[START OF Extracted text]
# Next Steps?



## audidawn (Sep 17, 2009)

My husband of 11 years left a couple of weeks ago to live in a different state. He not only left me behind but our three children as well. He has kept in touch with them consistently and me randomly but I am not sure what my next steps should be. One day he calls and talks about when things will be better between us...the next he calls and screams and yells. He is living with another woman who he says is just a friend but I am having a hard time believing that. I want to have hope that things can and will get 'better' (my heart talking) but know realistically that it probably never will (my mind talking). I feel like if I go ahead and file for divorce then it will finalize everything and I am shutting the door on ever getting back together and working things out but I also don't want to have false hope and pine over him either. Does anyone have any advice on what the next steps I should take are?


----------



## Corpuswife (Apr 24, 2009)

If he's living with another woman...more than likely there is something going on.

He sounds, at the very least, confused.

He's in a different state.

I would quit talking to him regarding any relationship talk. Kids stuff only.

Nothing is going to happen in the marriage with him living with another woman in another state.

Let him know that unless he wants to restore the marriage in a healthy manner...don't bother talking to you. Restoring means moving to the same town buddy and getting and getting help.


----------
[END OF Extracted text]
[START OF Information provided]
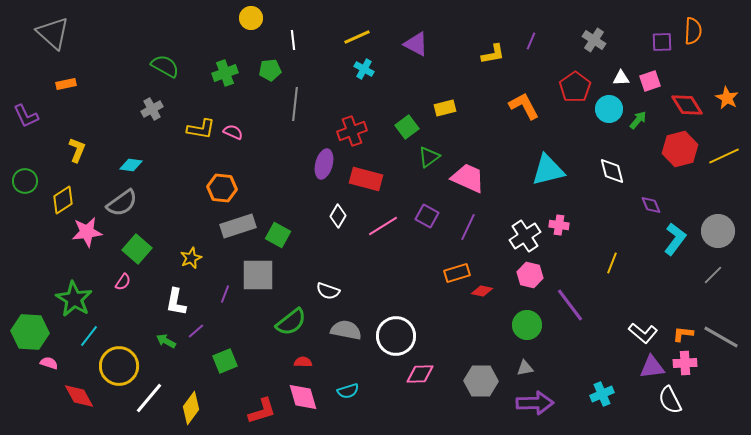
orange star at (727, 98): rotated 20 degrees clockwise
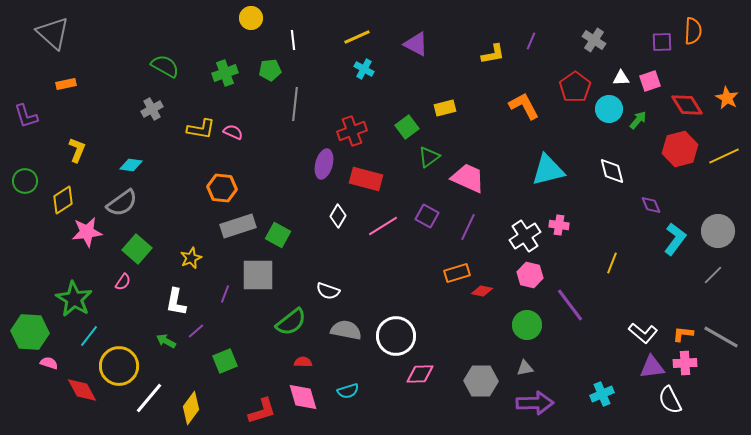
purple L-shape at (26, 116): rotated 8 degrees clockwise
red diamond at (79, 396): moved 3 px right, 6 px up
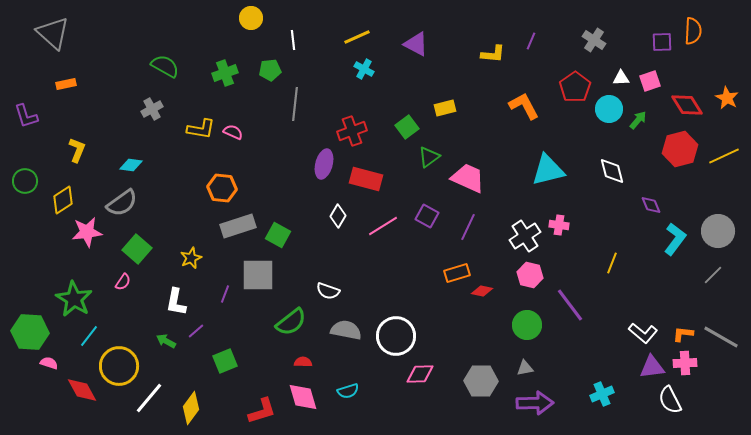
[END OF Information provided]
Aim of the task: Write out the part of the forum thread that opens with the words containing "I would quit" and closes with "in another state.", replacing "another state" with "another city". The data has no part in this.

Result:
I would quit talking to him regarding any relationship talk. Kids stuff only.

Nothing is going to happen in the marriage with him living with another woman in another city.